──────── Selected text ────────

“Then sang Deborah and Barak the son of Abinoam on that day, saying, Praise ye the LORD for the avenging of Israel, when the people willingly offered themselves. Hear, O ye kings; give ear, O ye princes; I, even I, will sing unto the LORD; I will sing praise to the LORD God of Israel.
LORD, when thou wentest out of Seir, when thou marchedst out of the field of Edom, the earth trembled, and the heavens dropped, the clouds also dropped water. The mountains melted from before the LORD, even that Sinai from before the LORD God of Israel.” (Judges 5:1-5)
When Deborah and Barak had won the victory, they sang a praise song. Hebrews 13:15 defines that as thanking God for what he has done. “By him therefore let us offer the sacrifice of praise to God continually, that is, the fruit of our lips giving thanks to his name.” The term Psalm refers specifically to a song of praise, and this is much like David’s psalms. While the song loses much of it’s poetic and musical attributes in translation, the message of thanksgiving is very clear. Unfortunately, in our day, the focus tends to be on the musical attributes rather than on the message.

────────

• [Assignment 1]: Print the rows exactly, from the first row through the row that contains "commercio del medicinale.".
The passage on Deborah and Barak's song and the rows that come next are separate, unrelated material.

──────── Given data ────────

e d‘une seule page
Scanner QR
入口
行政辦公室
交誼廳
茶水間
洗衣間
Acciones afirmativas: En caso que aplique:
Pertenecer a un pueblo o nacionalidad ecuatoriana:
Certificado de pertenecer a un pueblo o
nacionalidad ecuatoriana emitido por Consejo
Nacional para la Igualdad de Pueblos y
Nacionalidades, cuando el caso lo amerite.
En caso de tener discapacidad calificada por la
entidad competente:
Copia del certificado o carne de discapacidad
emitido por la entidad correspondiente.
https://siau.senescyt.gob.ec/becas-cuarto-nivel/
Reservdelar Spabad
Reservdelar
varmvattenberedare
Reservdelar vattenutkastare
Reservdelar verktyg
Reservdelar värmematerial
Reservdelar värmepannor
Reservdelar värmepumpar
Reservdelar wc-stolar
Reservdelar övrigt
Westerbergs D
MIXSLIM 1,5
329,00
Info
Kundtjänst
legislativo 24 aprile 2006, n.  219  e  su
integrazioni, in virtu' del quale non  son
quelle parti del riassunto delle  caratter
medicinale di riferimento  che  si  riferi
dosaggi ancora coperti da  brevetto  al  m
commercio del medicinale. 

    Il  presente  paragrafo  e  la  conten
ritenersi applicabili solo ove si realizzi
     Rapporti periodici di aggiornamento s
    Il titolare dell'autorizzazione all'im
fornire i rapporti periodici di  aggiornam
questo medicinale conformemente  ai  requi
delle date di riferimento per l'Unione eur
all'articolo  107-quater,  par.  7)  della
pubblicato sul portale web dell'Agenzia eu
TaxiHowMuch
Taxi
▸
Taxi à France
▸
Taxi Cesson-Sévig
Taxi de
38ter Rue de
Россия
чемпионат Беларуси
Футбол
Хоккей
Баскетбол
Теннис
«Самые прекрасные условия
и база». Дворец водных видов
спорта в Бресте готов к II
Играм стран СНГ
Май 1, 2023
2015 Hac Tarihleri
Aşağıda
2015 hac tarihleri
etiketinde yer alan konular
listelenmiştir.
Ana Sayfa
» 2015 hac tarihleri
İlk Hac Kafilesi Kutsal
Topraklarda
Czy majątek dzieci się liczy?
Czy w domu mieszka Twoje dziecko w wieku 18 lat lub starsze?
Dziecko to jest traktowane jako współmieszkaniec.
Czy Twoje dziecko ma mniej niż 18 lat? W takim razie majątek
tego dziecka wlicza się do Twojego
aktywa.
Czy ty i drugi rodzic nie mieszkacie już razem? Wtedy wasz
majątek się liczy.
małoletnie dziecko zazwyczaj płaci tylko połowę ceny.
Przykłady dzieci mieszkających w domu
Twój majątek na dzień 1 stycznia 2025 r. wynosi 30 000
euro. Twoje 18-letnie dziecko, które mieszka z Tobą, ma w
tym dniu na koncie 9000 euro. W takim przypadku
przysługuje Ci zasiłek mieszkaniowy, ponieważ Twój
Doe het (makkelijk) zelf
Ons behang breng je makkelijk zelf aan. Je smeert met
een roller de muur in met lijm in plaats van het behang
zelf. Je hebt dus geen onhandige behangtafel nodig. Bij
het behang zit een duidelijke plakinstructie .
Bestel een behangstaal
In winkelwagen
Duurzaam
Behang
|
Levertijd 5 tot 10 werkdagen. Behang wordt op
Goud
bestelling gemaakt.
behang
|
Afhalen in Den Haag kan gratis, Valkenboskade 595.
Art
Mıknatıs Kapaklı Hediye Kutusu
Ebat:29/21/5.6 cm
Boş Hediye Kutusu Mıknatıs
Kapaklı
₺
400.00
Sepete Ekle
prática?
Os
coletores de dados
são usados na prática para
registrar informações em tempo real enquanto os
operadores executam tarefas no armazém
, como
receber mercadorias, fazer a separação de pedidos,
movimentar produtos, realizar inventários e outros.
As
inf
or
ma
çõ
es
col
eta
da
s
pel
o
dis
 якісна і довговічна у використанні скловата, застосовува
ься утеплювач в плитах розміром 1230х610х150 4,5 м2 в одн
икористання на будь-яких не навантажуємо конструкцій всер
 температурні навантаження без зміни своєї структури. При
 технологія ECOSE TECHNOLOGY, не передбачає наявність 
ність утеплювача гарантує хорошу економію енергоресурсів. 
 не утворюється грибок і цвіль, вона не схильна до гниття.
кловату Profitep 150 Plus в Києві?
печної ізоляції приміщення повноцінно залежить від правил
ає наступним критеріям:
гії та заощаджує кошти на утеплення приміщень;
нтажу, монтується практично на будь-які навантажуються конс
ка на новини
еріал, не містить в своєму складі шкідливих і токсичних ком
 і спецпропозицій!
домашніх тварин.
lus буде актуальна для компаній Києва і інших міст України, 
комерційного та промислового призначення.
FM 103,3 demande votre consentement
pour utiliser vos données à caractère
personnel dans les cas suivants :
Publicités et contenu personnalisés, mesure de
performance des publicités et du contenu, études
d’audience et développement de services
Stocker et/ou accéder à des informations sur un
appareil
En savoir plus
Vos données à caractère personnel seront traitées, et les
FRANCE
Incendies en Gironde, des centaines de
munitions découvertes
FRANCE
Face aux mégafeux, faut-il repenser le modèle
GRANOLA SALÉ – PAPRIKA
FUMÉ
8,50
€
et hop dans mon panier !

────────

• [Assignment 2]: Carry on the passage about Deborah and Barak's song of praise from the point where it stops.

• [Reply 1]:
e d‘une seule page
Scanner QR
入口
行政辦公室
交誼廳
茶水間
洗衣間
Acciones afirmativas: En caso que aplique:
Pertenecer a un pueblo o nacionalidad ecuatoriana:
Certificado de pertenecer a un pueblo o
nacionalidad ecuatoriana emitido por Consejo
Nacional para la Igualdad de Pueblos y
Nacionalidades, cuando el caso lo amerite.
En caso de tener discapacidad calificada por la
entidad competente:
Copia del certificado o carne de discapacidad
emitido por la entidad correspondiente.
https://siau.senescyt.gob.ec/becas-cuarto-nivel/
Reservdelar Spabad
Reservdelar
varmvattenberedare
Reservdelar vattenutkastare
Reservdelar verktyg
Reservdelar värmematerial
Reservdelar värmepannor
Reservdelar värmepumpar
Reservdelar wc-stolar
Reservdelar övrigt
Westerbergs D
MIXSLIM 1,5
329,00
Info
Kundtjänst
legislativo 24 aprile 2006, n.  219  e  su
integrazioni, in virtu' del quale non  son
quelle parti del riassunto delle  caratter
medicinale di riferimento  che  si  riferi
dosaggi ancora coperti da  brevetto  al  m
commercio del medicinale. 

• [Reply 2]:
“In the days of Shamgar the son of Anath, in the days of Jael, the highways were unoccupied, and the travellers walked through byways. The inhabitants of the villages ceased, they ceased in Israel, until that I Deborah arose, that I arose a mother in Israel. They chose new gods; then was war in the gates: was there a shield or spear seen among forty thousand in Israel?” (Judges 5:6-8)
They start by describing the results of the constant raids by Philistine forces in the south and Cananite forces in the North. The population had been disarmed and roving gangs didn’t hesitate to attack travelers or unprotected villages. Conditions continued to deteriorate until Deborah encouraged Barak to obey God. They had reached that point because the people had chosen new gods, rather than the one who had given them the land.
“My heart is toward the governors of Israel, that offered themselves willingly among the people. Bless ye the LORD. Speak, ye that ride on white asses, ye that sit in judgment, and walk by the way. They that are delivered from the noise of archers in the places of drawing water, there shall they rehearse the righteous acts of the LORD, even the righteous acts toward the inhabitants of his villages in Israel: then shall the people of the LORD go down to the gates.” (Judges 5:9-11)
It is critical that future generations understand the risks those fought took in taking action so that future generations could live in peace and enjoy what god has done. If they understand there is a better chance they will be willing to follow God so he can continue to bless them.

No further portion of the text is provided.